__Work instructions__. Wherever "inches" appears in the records below, copy the line that holds it.

Saved entries

____________________

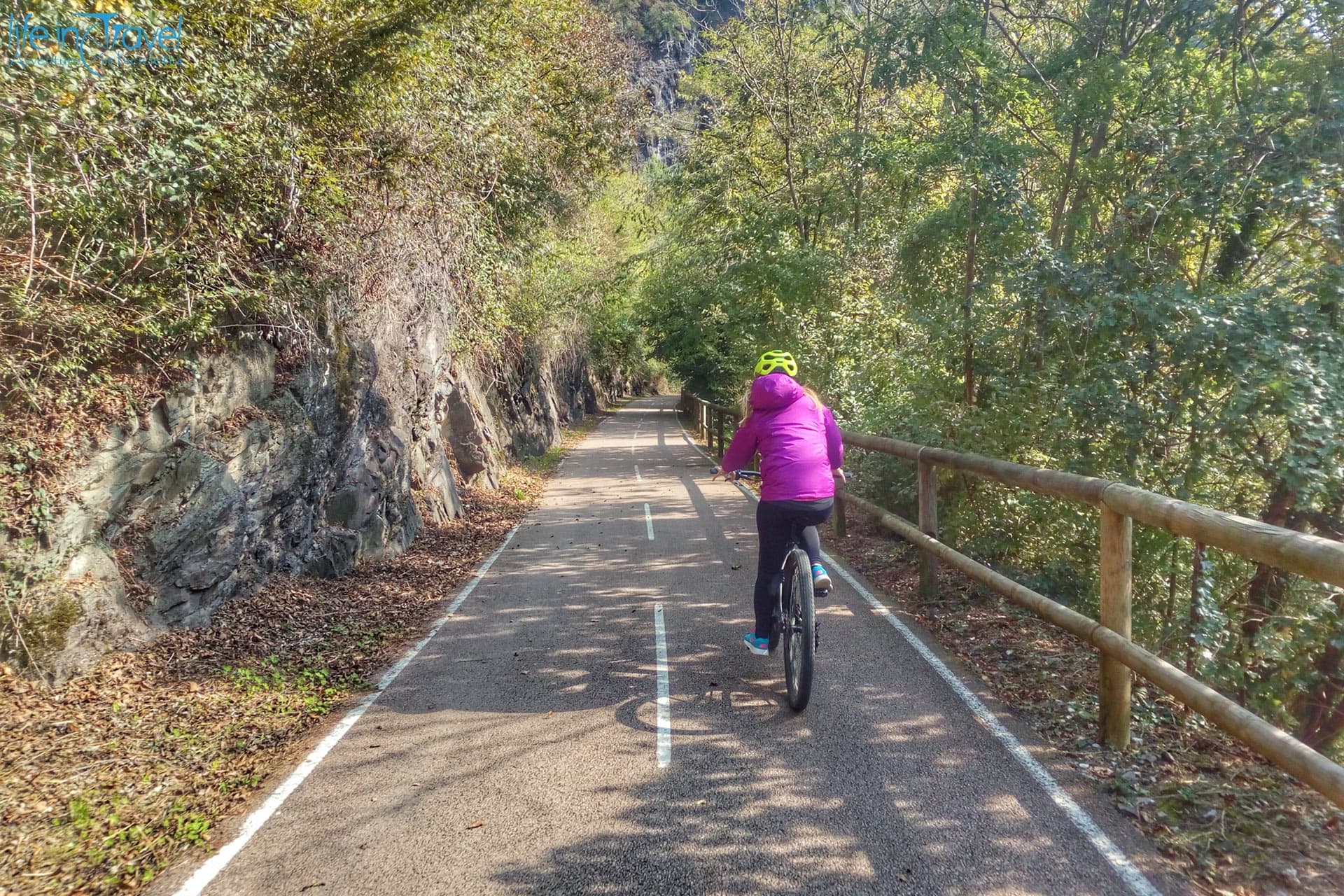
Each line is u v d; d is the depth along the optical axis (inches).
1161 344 250.1
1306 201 239.6
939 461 246.4
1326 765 100.7
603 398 2166.6
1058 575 268.4
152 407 240.1
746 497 532.1
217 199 257.3
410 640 253.6
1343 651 209.0
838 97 691.4
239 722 192.9
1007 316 325.4
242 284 266.5
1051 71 370.3
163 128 222.4
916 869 120.8
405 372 431.8
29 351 205.9
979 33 386.0
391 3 311.6
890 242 541.3
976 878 118.1
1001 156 345.7
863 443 317.7
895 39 399.2
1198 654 185.6
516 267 595.5
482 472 591.8
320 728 187.0
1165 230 275.9
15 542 197.2
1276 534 111.0
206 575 254.8
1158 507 137.4
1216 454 246.8
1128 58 334.0
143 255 220.1
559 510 521.7
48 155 201.3
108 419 224.8
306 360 321.7
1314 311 228.4
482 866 126.9
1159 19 333.7
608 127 660.7
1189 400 247.9
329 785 156.9
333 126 324.2
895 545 348.8
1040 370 299.7
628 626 254.4
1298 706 239.6
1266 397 219.6
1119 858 121.3
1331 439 208.2
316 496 326.6
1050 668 199.2
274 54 273.3
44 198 197.6
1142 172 298.5
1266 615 225.0
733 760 158.7
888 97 547.2
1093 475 266.7
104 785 161.9
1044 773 148.2
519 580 328.5
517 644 242.4
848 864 123.0
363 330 379.6
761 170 783.1
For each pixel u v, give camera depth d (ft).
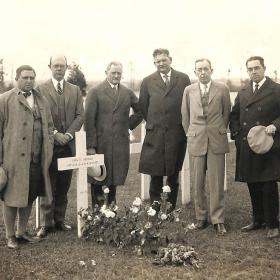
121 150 20.31
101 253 16.52
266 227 19.65
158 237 16.58
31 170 17.25
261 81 18.99
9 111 17.03
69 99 19.13
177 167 21.58
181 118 21.27
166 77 21.27
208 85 19.80
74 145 19.13
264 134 18.17
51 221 19.25
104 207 17.93
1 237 18.78
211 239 18.35
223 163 19.70
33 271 14.69
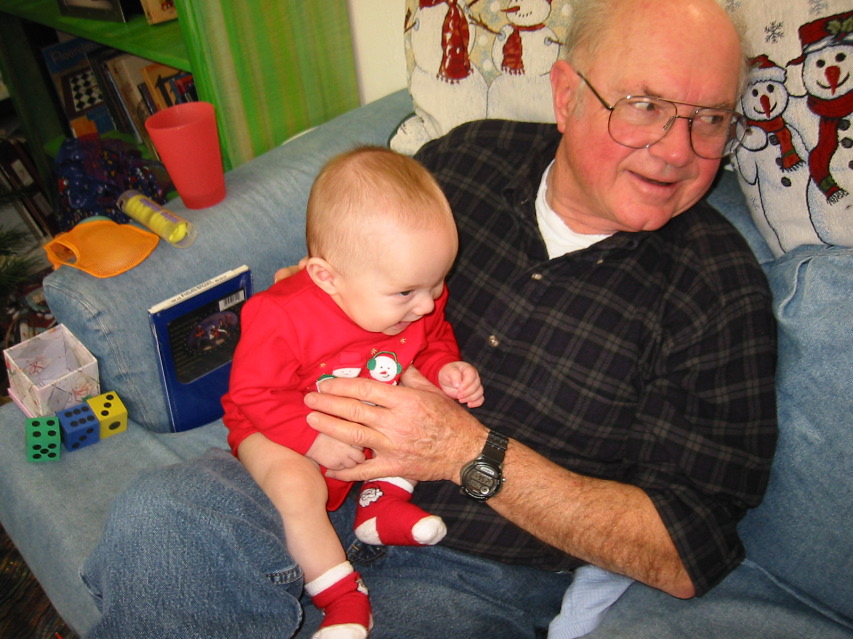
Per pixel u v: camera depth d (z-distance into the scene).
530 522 0.94
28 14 1.89
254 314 0.93
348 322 0.92
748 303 0.92
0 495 1.05
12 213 2.32
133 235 1.13
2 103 2.31
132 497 0.80
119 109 2.14
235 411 0.99
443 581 0.98
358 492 1.08
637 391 1.00
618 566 0.91
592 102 0.93
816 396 0.86
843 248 0.88
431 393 0.95
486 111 1.29
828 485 0.85
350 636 0.81
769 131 0.91
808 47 0.84
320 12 1.64
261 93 1.62
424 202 0.85
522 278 1.07
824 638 0.87
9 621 1.45
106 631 0.73
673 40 0.86
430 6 1.28
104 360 1.10
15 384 1.11
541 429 1.03
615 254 1.02
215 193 1.23
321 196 0.88
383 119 1.51
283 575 0.83
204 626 0.75
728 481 0.91
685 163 0.89
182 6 1.42
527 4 1.16
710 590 0.97
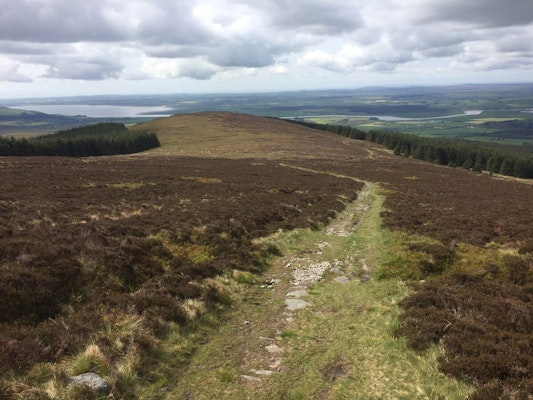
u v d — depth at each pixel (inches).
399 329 382.0
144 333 346.3
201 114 7096.5
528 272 542.6
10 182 1307.8
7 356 271.3
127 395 272.8
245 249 673.6
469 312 409.1
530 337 346.3
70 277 430.6
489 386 274.8
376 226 935.0
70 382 265.1
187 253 618.5
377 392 289.7
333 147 4269.2
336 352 352.2
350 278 584.7
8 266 407.8
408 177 2188.7
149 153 3614.7
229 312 448.5
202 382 301.0
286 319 430.9
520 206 1227.9
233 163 2561.5
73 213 852.0
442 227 836.6
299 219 973.8
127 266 498.9
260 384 299.6
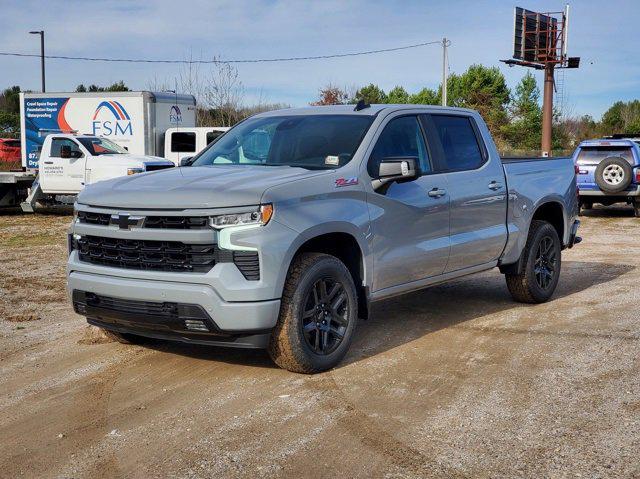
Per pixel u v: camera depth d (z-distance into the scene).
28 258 11.33
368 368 5.49
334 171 5.50
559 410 4.60
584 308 7.47
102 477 3.76
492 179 6.96
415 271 6.13
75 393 5.02
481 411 4.60
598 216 18.22
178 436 4.26
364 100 6.34
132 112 22.55
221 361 5.70
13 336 6.57
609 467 3.79
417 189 6.09
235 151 6.26
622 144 17.38
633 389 4.96
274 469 3.81
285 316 5.06
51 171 18.25
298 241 5.03
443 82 43.16
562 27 41.00
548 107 41.53
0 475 3.80
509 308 7.52
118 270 5.14
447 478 3.70
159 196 5.03
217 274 4.80
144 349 6.05
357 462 3.89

____________________

__Exercise result__.
Each line is u v d; d is the depth along the optical axis (inches).
u v d — depth at each pixel (inches).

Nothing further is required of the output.